My first "business-travel" experiences were in spending four years in the U.S. Navy, including one year on the ground in Saigon. I got there in early 1968, for historians among you.
Recently, and ever since the appearance online of that video of the incident in the Gulf of Hormuz involving U.S. Navy warships and the pesky (and reckless) Iranian speedboats (great story on the technique of "swarming" the other day in the Times), I've been curious about that strange voice that comes into the transmission, and seems to sound like Chevy Chase knocking on a door in the early Saturday Night Live days, saying, "Land shark ..."
Hey, George ("Dodged Vietnam") Bush: Chill, man. It appears as if the the Filipino Monkey has struck again.
Ol' George wouldn't know anything about actual military lore, of course, because his military "service"consisted of a stint in the Texas National Guard, a portion of which was spent A.W.O.L., which was still a shootable capital offense when I was in the actual armed services.
Navy officers, navigators and radiomen (and women) all know the Filipino Monkey, the generic name for the inevitable pain-in-the-ass adolescent with a CD radio, or the modern equivalent, who messes around, shore-to-ship, when ships are close to shore -- as they are in the Strait of Hormuz. Here's an even better link to the Filipino Monkey lore, from the UK Guardian.

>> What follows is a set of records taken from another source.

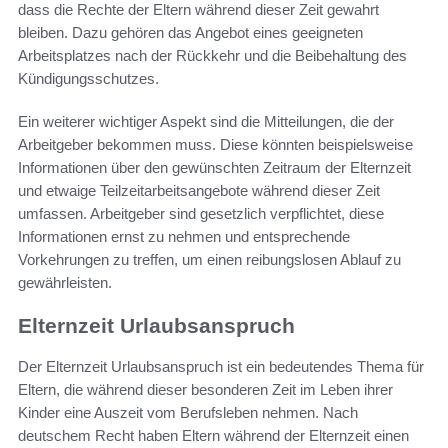
dass die Rechte der Eltern während dieser Zeit gewahrt
bleiben. Dazu gehören das Angebot eines geeigneten
Arbeitsplatzes nach der Rückkehr und die Beibehaltung des
Kündigungsschutzes.
Ein weiterer wichtiger Aspekt sind die Mitteilungen, die der
Arbeitgeber bekommen muss. Diese könnten beispielsweise
Informationen über den gewünschten Zeitraum der Elternzeit
und etwaige Teilzeitarbeitsangebote während dieser Zeit
umfassen. Arbeitgeber sind gesetzlich verpflichtet, diese
Informationen ernst zu nehmen und entsprechende
Vorkehrungen zu treffen, um einen reibungslosen Ablauf zu
gewährleisten.
Elternzeit Urlaubsanspruch
Der Elternzeit Urlaubsanspruch ist ein bedeutendes Thema für
Eltern, die während dieser besonderen Zeit im Leben ihrer
Kinder eine Auszeit vom Berufsleben nehmen. Nach
deutschem Recht haben Eltern während der Elternzeit einen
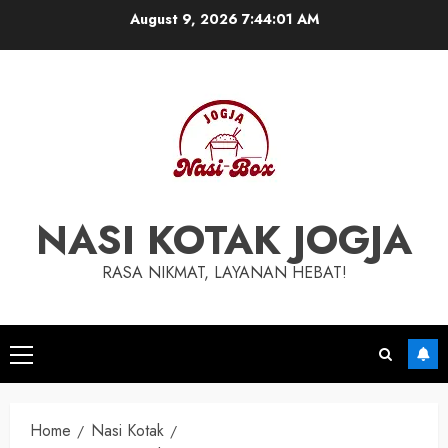
Skip
August 9, 2026
7:44:02 AM
to
content
NASI KOTAK JOGJA
RASA NIKMAT, LAYANAN HEBAT!
Primary
Menu
Home
Nasi Kotak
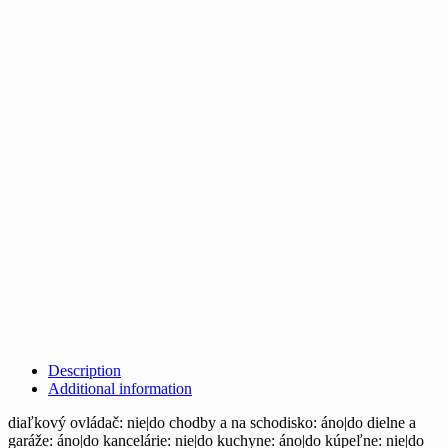
Description
Additional information
diaľkový ovládač: nie|do chodby a na schodisko: áno|do dielne a
garáže: áno|do kancelárie: nie|do kuchyne: áno|do kúpeľne: nie|do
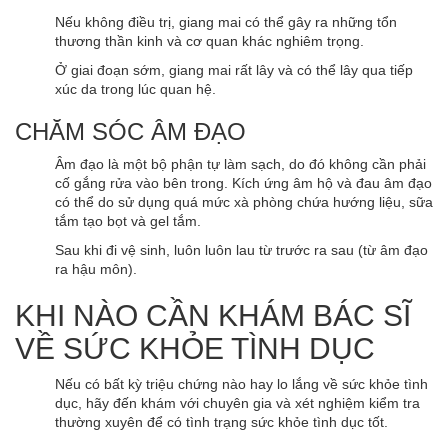
Nếu không điều trị, giang mai có thể gây ra những tổn
thương thần kinh và cơ quan khác nghiêm trọng.
Ở giai đoạn sớm, giang mai rất lây và có thể lây qua tiếp
xúc da trong lúc quan hệ.
CHĂM SÓC ÂM ĐẠO
Âm đạo là một bộ phận tự làm sạch, do đó không cần phải
cố gắng rửa vào bên trong. Kích ứng âm hộ và đau âm đạo
có thể do sử dụng quá mức xà phòng chứa hướng liệu, sữa
tắm tạo bọt và gel tắm.
Sau khi đi vệ sinh, luôn luôn lau từ trước ra sau (từ âm đạo
ra hậu môn).
KHI NÀO CẦN KHÁM BÁC SĨ
VỀ SỨC KHỎE TÌNH DỤC
Nếu có bất kỳ triệu chứng nào hay lo lắng về sức khỏe tình
dục, hãy đến khám với chuyên gia và xét nghiệm kiểm tra
thường xuyên để có tình trạng sức khỏe tình dục tốt.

I'd say the Navy on duty last week exercised admirable restraint with those speedboats, given the known perils of the terrorist technique of swarming. If I were the Iranian navy, I wouldn't push my luck again with that stunt.
I liked it the other day when good ol' Fred Thompson woke up long enough (hey, put yourself in the place of those poor souls dashing around the country running for president, when you and I can't even make a connection through Houston!) to remark of those Iranian speedboat-hotshots:
"I think one more step and they would have been meeting those virgins they've been looking so forward to seeing."
Ol' Fred, of course, never was in the military, though like the other chicken-hawks he talks a very good game to the uninformed.
I need to add my own caveat to Fred's wisecrack. The Islamic terrorists are not thinking things through if they believe that "paradise"means that you are cast as the central figure in the lives of 72 -- count 'em -- 72 virgins -- all contemplating eternity with the likes some bozos who thought it might be a good idea to swarm a United States Navy convoy.